── EXCERPT TO READ ──

8. Secondary antibodies used for immunostaining:

   1. Mouse IgG Alexa Fluor 546 (polyclonal) (Invitrogen, catalog number: A11030, 1:200 dilution)

   2. Mouse IgG Atto 647N (polyclonal) (Sigma-Aldrich, catalog number: 50185, 1:200 dilution)

   3. Rabbit IgG Alexa fluor 546 (polyclonal) (Invitrogen, catalog number: A11010, 1:200 dilution)

   4. Rabbit IgG Atto 647N (polyclonal) (Sigma-Aldrich, catalog number: 40839, 1:200 dilution)

   5. Chicken IgY Alexa Fluor 488 (polyclonal) (Invitrogen, catalog number: A11039, 1:200 dilution)

9. Sodium acrylate (Sigma-Aldrich, catalog number: 408220)

10. Acrylamide (Sigma-Aldrich, catalog number: A9099)

11. N,N'-methylenebisacrylamide (Sigma-Aldrich, catalog number: M7279)

12. Sodium chloride (NaCl) (Sigma-Aldrich, catalog number: S9888)

13. 4-hydroxy-TEMPO (4-HT) (Sigma-Aldrich, catalog number: 176141)

14. Tetramethylethylenediamine (TEMED) (Sigma-Aldrich, catalog number: T7024)

───
── MATERIAL SUPPLIED ──

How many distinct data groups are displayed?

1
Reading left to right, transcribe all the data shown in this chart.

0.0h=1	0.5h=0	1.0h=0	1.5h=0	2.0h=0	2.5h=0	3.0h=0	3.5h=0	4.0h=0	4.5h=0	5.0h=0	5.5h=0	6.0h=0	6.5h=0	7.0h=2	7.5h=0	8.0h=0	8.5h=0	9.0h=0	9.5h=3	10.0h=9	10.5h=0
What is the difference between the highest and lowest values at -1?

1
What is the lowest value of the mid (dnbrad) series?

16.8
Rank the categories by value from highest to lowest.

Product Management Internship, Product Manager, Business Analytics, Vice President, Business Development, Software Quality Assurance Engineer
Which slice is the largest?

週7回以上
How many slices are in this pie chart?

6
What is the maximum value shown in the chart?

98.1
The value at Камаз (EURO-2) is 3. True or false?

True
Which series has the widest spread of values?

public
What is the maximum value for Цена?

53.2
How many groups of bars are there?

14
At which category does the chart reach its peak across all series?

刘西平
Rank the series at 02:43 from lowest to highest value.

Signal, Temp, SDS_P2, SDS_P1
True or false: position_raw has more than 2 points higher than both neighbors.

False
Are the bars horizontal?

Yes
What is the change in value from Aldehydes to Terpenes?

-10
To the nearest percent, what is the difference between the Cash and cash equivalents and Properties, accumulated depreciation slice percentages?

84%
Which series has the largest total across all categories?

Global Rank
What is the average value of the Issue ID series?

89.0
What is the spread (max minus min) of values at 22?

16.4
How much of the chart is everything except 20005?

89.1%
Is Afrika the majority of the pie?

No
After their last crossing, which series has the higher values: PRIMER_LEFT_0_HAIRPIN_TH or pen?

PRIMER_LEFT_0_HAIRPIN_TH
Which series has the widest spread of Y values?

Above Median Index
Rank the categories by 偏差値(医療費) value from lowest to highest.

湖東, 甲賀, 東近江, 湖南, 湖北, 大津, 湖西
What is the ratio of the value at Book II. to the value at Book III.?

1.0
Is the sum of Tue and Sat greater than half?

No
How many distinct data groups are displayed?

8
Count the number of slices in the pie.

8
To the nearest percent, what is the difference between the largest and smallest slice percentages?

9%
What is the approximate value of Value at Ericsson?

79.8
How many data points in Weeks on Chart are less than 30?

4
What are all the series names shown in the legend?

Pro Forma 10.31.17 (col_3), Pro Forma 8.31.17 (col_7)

───

TASK SET:
A - What catalog number does the reagent list give for acrylamide?
B - Please transcribe the reagent list starting with "1. Mouse IgG" and going on through "50185, 1:200 dilution)".
You can ignore the rows.

ANSWERS BELOW:
A - A9099

B -
1. Mouse IgG Alexa Fluor 546 (polyclonal) (Invitrogen, catalog number: A11030, 1:200 dilution)

   2. Mouse IgG Atto 647N (polyclonal) (Sigma-Aldrich, catalog number: 50185, 1:200 dilution)